Actually the Australian Government has a good record here.  The copper telecommunications network was built by Government.  When Telecom Australia came to be in 1975 only 62% of households had a phone.  The Post Office had been entirely funded through revenues and commonwealth borrowings since at least 1959.  When Telecom was created it assumed all $4.5 billion of that debt.  Between then and 1989 Telecom paid interest on that debt and repaid $1.5 billion of the principal.  When it was corporatized in 1989 the remaining $3 billion was converted to equity.  The Government received dividends from Telstra in return.  Immediately prior to the first tranche of Telstra being sold it paid a $3 billion "special dividend" to the Government. I can't recall how much the Government got over the three floats - but it was over $50 billion - for an asset with a carrying value of zero!

And an interesting story dredged up from the archives:

Deputy Prime Minister John Anderson says the federal government should consider spending part of the AU$34 billion it will reap from Telstra's sale to build a national fibre-optic network.

Treasurer Peter Costello has said he wants to see all of the money from the Telstra sale tipped into the government's new Future Fund set up to cover public servants' superannuation payouts.

Anderson said a plan by the Nationals think-tank The Page Research Centre, for the government to build an AU$7 billion fibre optic network across Australia, deserved serious investigation.

He also called on the government to have a close look at the true state of Telstra's existing copper wire phone network, its maintenance cost and how much it would cost to replace it if necessary.

Anderson said the issue of how a shortfall of telecommunications services, particularly in the bush, might be met in the future must be addressed.

"It is my view that if it emerges that there are circumstances where the normal commercial forces are not going to drive critical investment in infrastructure and if it becomes apparent that government intervention is needed...the logical first option to fund it would be from the sale proceeds," Anderson told a telecommunications conference in Canberra.

"It's hard not to observe...(that if the technology) was optical fibre rather than copper a lot of the concerns of regional Australians about Internet speed simply would not have arisen."

Later, Anderson told reporters he thought it would be unlikely the government would have to dip into the Telstra sale proceeds to build telecommunications infrastructure.

But he said such a move would be logical if needed.

Note: The orthodox view has been challenged.  Steve Keen has demonstrated that the orthodox approach underestimates the actual price in real markets.  Also if the market is not fully competitive the mark-up doesn't drop to zero even in theory - the mark-up becomes the HHI divided by elasticity where the HHI (or Herfindahl–Hirschman Index) is the sum of the squares of market shares of firms. The lowest that can be under duopoly is merely half - that is the mark-up is reduced by 50%. 

1 comment:

Listohan said...

The same concepts apply to roads (and increasingly rail). In both cases, the government provides the infrastructure and the freight companies compete to carry freight on that infrastructure.

Since it favours (and presumably understands) the concept of roads, perhaps those examples will carry more weight to convince the government it does not really understand how competition can best deliver the advantages the government claims at every opportunity.

* [Provided records]:

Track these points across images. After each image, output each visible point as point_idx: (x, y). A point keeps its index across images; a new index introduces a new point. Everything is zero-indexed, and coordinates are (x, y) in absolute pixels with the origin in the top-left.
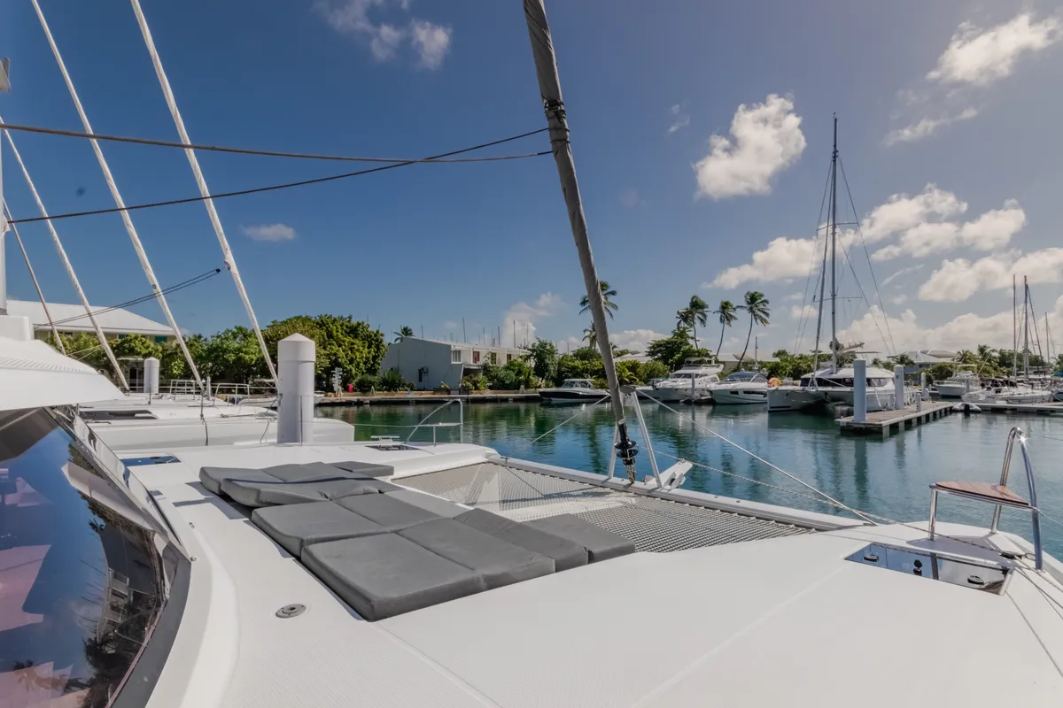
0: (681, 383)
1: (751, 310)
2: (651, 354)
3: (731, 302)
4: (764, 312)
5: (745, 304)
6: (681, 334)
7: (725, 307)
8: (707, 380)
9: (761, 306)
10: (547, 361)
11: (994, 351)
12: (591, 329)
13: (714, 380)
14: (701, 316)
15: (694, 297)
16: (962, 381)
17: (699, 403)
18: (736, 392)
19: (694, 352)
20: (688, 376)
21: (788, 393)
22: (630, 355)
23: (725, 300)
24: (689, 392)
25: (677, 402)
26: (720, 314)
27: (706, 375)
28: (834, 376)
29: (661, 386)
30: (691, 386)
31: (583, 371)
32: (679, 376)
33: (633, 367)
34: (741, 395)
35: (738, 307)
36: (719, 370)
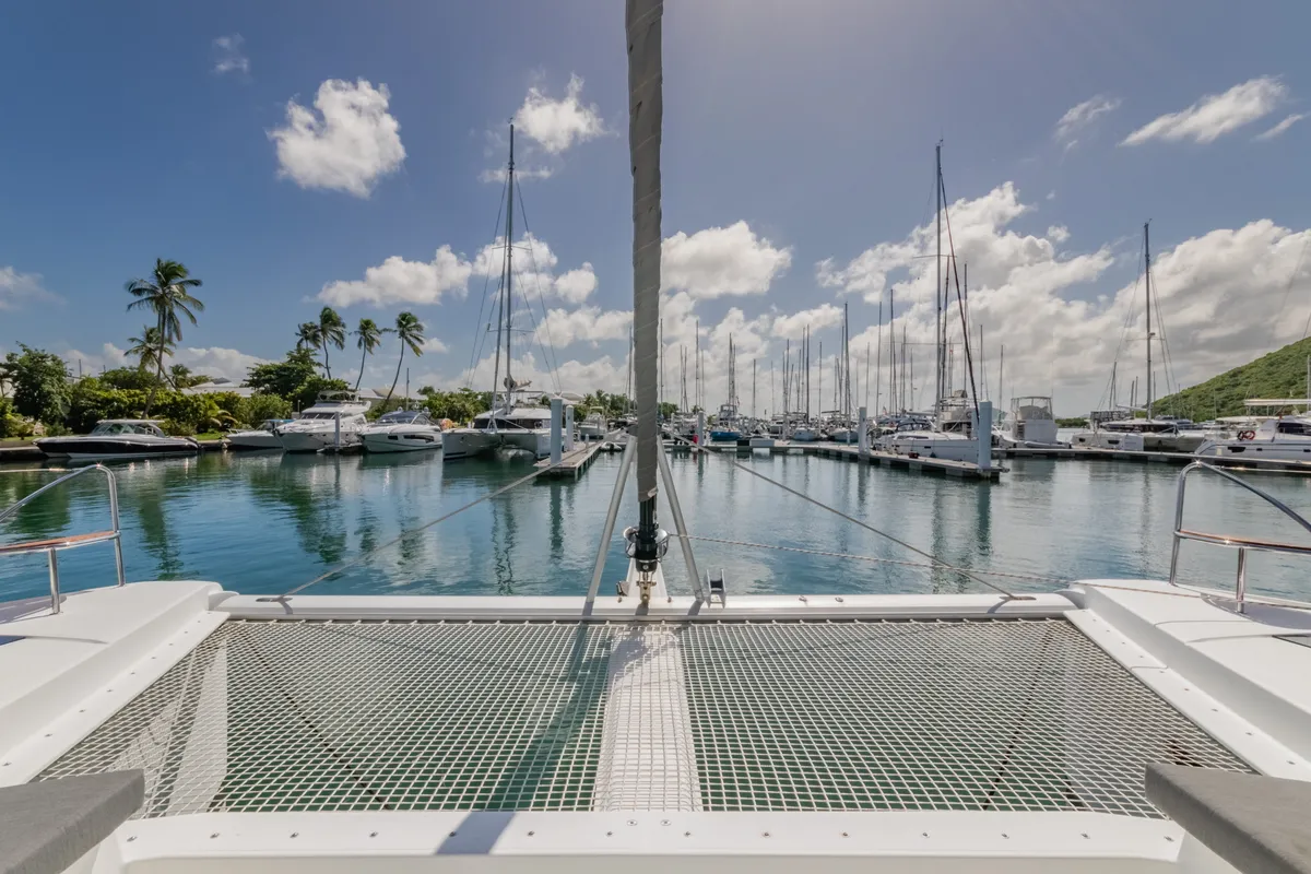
0: (315, 426)
1: (402, 334)
2: (254, 383)
3: (374, 321)
4: (419, 340)
5: (395, 327)
6: (303, 358)
7: (366, 326)
8: (352, 421)
9: (415, 332)
10: (46, 387)
11: (607, 395)
12: (142, 338)
13: (360, 422)
14: (336, 336)
15: (325, 309)
16: (594, 422)
17: (347, 452)
18: (393, 437)
19: (325, 383)
20: (328, 416)
21: (463, 437)
22: (211, 384)
23: (365, 319)
24: (330, 438)
25: (314, 452)
26: (359, 336)
27: (350, 415)
28: (508, 416)
29: (287, 430)
30: (333, 430)
31: (131, 407)
32: (311, 416)
33: (229, 403)
34: (401, 440)
35: (385, 330)
36: (366, 408)
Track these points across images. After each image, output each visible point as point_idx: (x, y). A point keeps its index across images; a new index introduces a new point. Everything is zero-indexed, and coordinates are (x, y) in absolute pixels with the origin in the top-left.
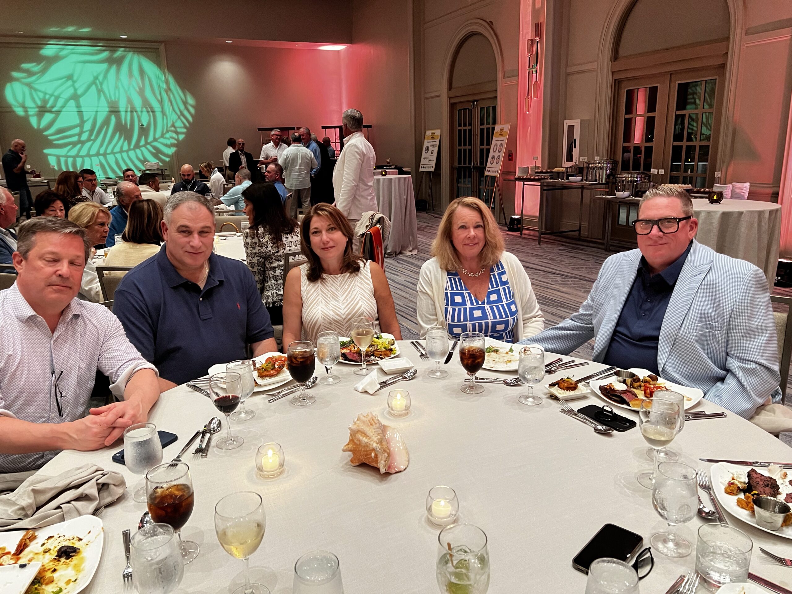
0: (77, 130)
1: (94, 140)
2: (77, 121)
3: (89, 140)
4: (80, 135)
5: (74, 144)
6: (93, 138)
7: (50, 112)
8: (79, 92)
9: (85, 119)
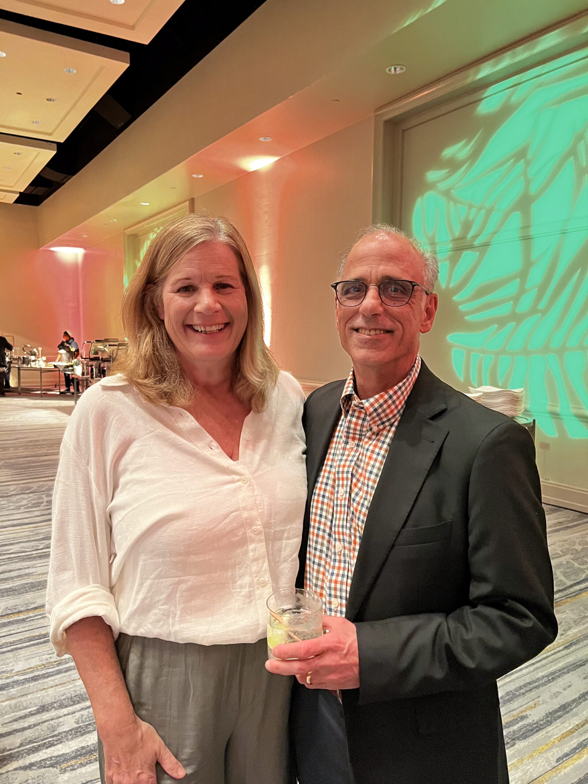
0: (512, 288)
1: (544, 312)
2: (517, 265)
3: (533, 311)
4: (516, 299)
5: (501, 322)
6: (542, 305)
7: (471, 247)
8: (533, 190)
9: (533, 257)
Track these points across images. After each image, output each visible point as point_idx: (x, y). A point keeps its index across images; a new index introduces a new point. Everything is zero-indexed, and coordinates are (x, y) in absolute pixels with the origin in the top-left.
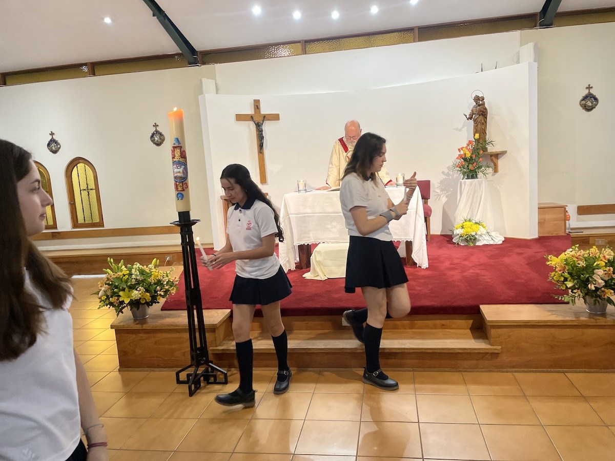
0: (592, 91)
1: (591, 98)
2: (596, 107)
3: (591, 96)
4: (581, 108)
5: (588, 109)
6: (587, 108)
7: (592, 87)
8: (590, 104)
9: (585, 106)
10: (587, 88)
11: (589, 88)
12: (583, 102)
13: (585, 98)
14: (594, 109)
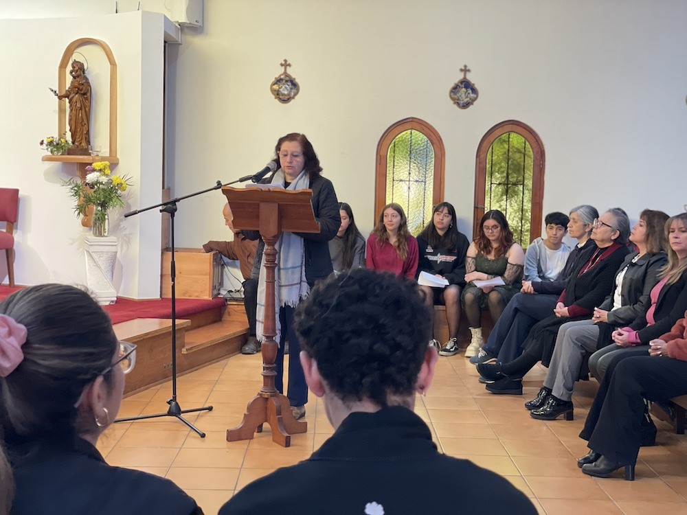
0: (289, 71)
1: (287, 81)
2: (296, 97)
3: (287, 78)
4: (273, 97)
5: (285, 100)
6: (281, 97)
7: (289, 65)
8: (286, 92)
9: (278, 94)
10: (282, 65)
11: (286, 64)
12: (276, 87)
13: (278, 81)
14: (293, 101)
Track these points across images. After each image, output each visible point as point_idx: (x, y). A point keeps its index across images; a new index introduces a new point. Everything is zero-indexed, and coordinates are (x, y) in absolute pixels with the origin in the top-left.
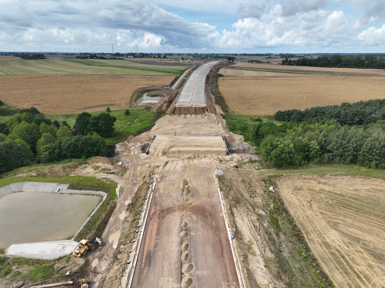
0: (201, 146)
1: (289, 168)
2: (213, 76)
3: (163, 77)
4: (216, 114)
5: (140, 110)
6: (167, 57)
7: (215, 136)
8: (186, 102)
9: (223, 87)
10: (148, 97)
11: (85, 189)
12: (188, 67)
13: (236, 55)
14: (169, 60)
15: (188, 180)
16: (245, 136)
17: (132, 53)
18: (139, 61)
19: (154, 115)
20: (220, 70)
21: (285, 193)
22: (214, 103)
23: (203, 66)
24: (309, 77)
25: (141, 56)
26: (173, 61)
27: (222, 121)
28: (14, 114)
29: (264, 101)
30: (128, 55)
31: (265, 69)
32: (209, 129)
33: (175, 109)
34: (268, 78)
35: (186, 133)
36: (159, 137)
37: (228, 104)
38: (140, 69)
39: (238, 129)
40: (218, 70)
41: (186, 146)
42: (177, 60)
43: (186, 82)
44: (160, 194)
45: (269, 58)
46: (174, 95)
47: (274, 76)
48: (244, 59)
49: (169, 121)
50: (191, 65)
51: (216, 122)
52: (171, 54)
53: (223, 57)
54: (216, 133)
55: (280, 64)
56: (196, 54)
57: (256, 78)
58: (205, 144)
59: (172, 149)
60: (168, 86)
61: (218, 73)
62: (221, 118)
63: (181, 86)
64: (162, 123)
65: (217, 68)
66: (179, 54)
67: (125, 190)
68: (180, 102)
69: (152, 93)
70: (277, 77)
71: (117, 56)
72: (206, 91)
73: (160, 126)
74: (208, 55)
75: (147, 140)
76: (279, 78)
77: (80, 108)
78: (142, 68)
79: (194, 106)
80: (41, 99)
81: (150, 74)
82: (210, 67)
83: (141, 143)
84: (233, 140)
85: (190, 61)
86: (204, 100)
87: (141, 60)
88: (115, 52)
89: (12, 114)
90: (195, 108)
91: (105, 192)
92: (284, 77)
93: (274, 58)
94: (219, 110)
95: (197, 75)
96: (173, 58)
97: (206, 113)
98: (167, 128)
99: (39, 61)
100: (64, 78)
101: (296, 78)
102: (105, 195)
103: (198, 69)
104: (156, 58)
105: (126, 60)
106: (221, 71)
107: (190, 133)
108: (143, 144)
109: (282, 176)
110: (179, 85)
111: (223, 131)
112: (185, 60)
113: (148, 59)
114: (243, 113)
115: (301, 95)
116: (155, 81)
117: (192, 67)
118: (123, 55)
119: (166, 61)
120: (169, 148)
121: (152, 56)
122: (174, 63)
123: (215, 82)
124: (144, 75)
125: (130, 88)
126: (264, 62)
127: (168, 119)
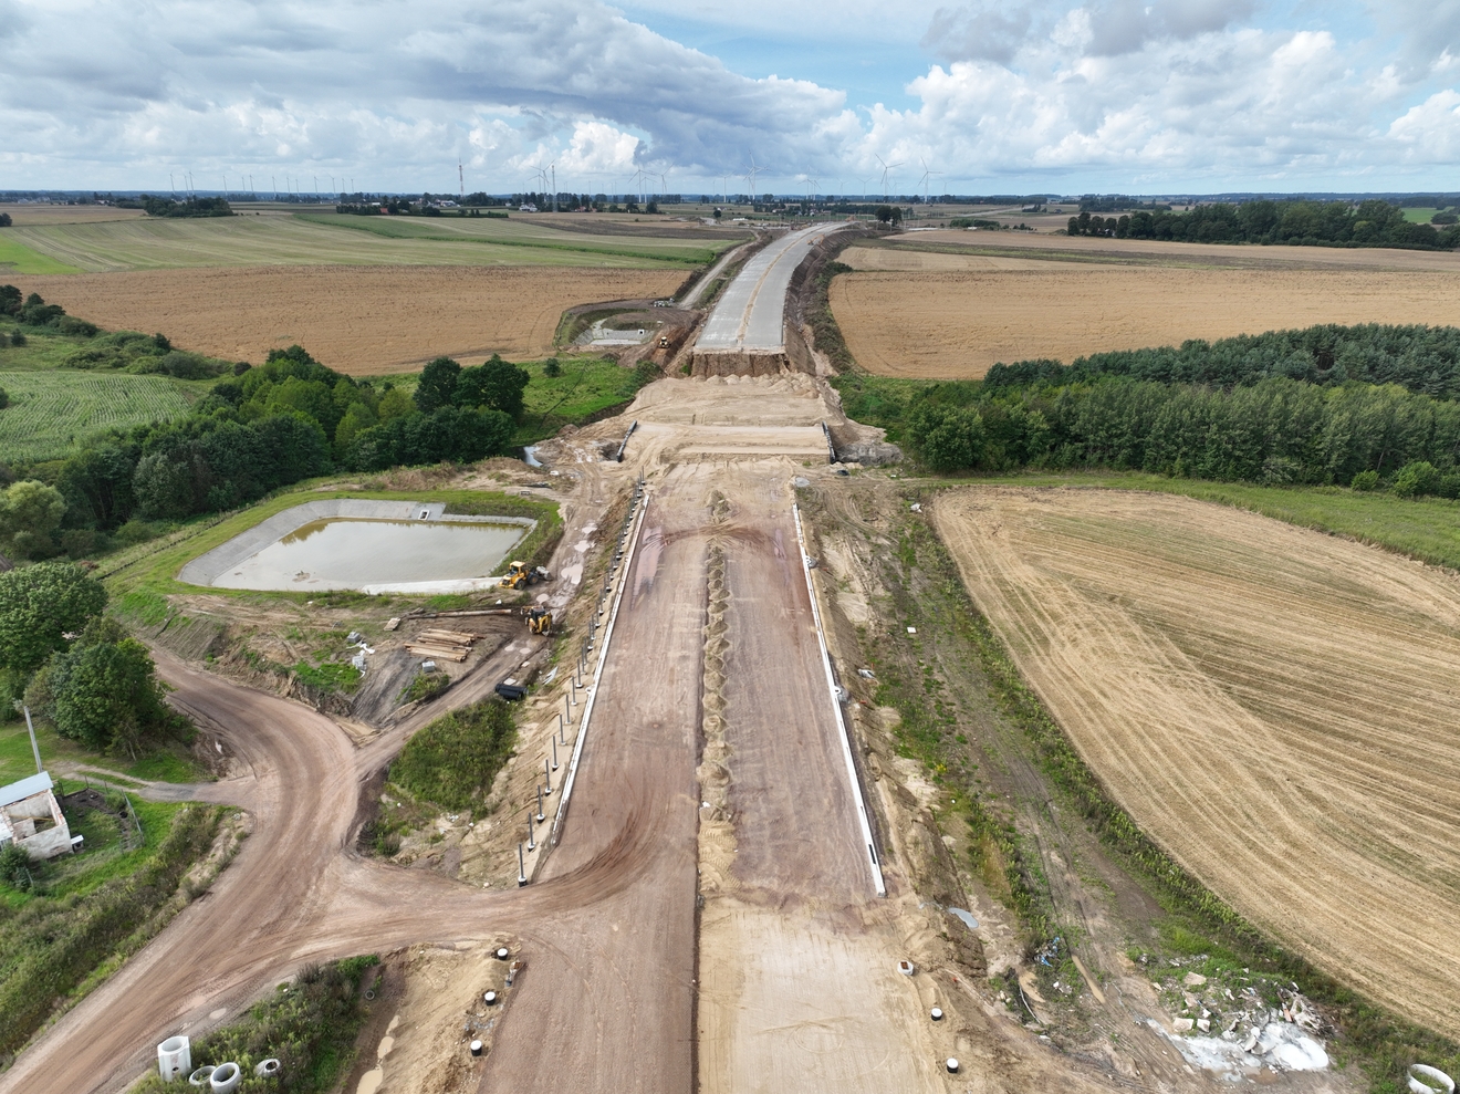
0: (763, 445)
1: (972, 475)
2: (817, 271)
3: (651, 274)
4: (813, 374)
5: (588, 363)
6: (660, 207)
7: (803, 425)
8: (726, 342)
9: (845, 304)
10: (606, 330)
11: (484, 514)
12: (736, 242)
13: (916, 199)
14: (668, 218)
15: (725, 493)
16: (888, 430)
17: (533, 194)
18: (562, 224)
19: (629, 375)
20: (842, 253)
21: (944, 514)
22: (810, 349)
23: (788, 238)
24: (1135, 272)
25: (568, 206)
26: (683, 224)
27: (828, 393)
28: (217, 376)
29: (963, 342)
30: (517, 201)
31: (1001, 249)
32: (789, 409)
33: (691, 360)
34: (998, 277)
35: (722, 417)
36: (646, 428)
37: (852, 349)
38: (570, 249)
39: (873, 413)
40: (836, 251)
41: (723, 444)
42: (696, 220)
43: (726, 287)
44: (660, 514)
45: (1035, 210)
46: (688, 325)
47: (1021, 272)
48: (942, 214)
49: (674, 390)
50: (744, 236)
51: (810, 394)
52: (676, 199)
53: (865, 210)
54: (807, 418)
55: (1061, 232)
56: (768, 198)
57: (958, 277)
58: (774, 441)
59: (683, 452)
60: (668, 299)
61: (836, 261)
62: (828, 384)
63: (708, 301)
64: (654, 395)
65: (835, 244)
66: (705, 199)
67: (578, 513)
68: (706, 342)
69: (620, 318)
70: (1030, 273)
71: (478, 205)
72: (788, 313)
73: (648, 403)
74: (812, 202)
75: (615, 436)
76: (1033, 277)
77: (407, 359)
78: (578, 246)
79: (748, 353)
80: (282, 334)
81: (607, 264)
82: (811, 243)
83: (600, 440)
84: (855, 438)
85: (742, 224)
86: (778, 336)
87: (567, 221)
88: (468, 191)
89: (213, 377)
90: (752, 358)
91: (531, 517)
92: (1054, 273)
93: (1053, 210)
94: (823, 365)
95: (763, 267)
96: (682, 214)
97: (784, 371)
98: (670, 406)
99: (211, 222)
100: (330, 275)
101: (1092, 276)
102: (534, 524)
103: (769, 248)
104: (620, 211)
105: (514, 220)
106: (847, 257)
107: (733, 419)
108: (605, 444)
109: (950, 487)
110: (702, 295)
111: (825, 414)
112: (725, 219)
113: (593, 217)
114: (894, 374)
115: (1084, 326)
116: (625, 286)
117: (750, 241)
118: (500, 201)
119: (655, 221)
120: (678, 449)
121: (607, 206)
122: (687, 230)
123: (819, 289)
124: (589, 268)
125: (551, 304)
126: (1006, 227)
127: (670, 388)
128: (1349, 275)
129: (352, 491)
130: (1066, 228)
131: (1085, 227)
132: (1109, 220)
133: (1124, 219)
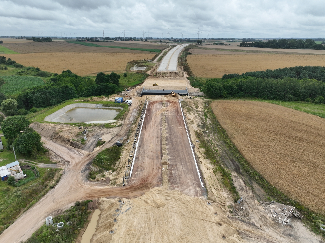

* [Prompt A]:
Why does the commenter in the Telstra excerpt suggest that roads may make more persuasive examples for the government? Answer in one to three sentences.
* [Prompt B]:
Revise everything in the Telstra excerpt from "Actually the Australian" down to "value of zero!", replacing "debt" with "liability".

* [Answer space A]:
The commenter says the government favors, and presumably understands, the concept of roads. Roads follow the same model: the government provides the infrastructure, and freight companies compete to carry freight on it.

* [Answer space B]:
Actually the Australian Government has a good record here.  The copper telecommunications network was built by Government.  When Telecom Australia came to be in 1975 only 62% of households had a phone.  The Post Office had been entirely funded through revenues and commonwealth borrowings since at least 1959.  When Telecom was created it assumed all $4.5 billion of that liability.  Between then and 1989 Telecom paid interest on that liability and repaid $1.5 billion of the principal.  When it was corporatized in 1989 the remaining $3 billion was converted to equity.  The Government received dividends from Telstra in return.  Immediately prior to the first tranche of Telstra being sold it paid a $3 billion "special dividend" to the Government. I can't recall how much the Government got over the three floats - but it was over $50 billion - for an asset with a carrying value of zero!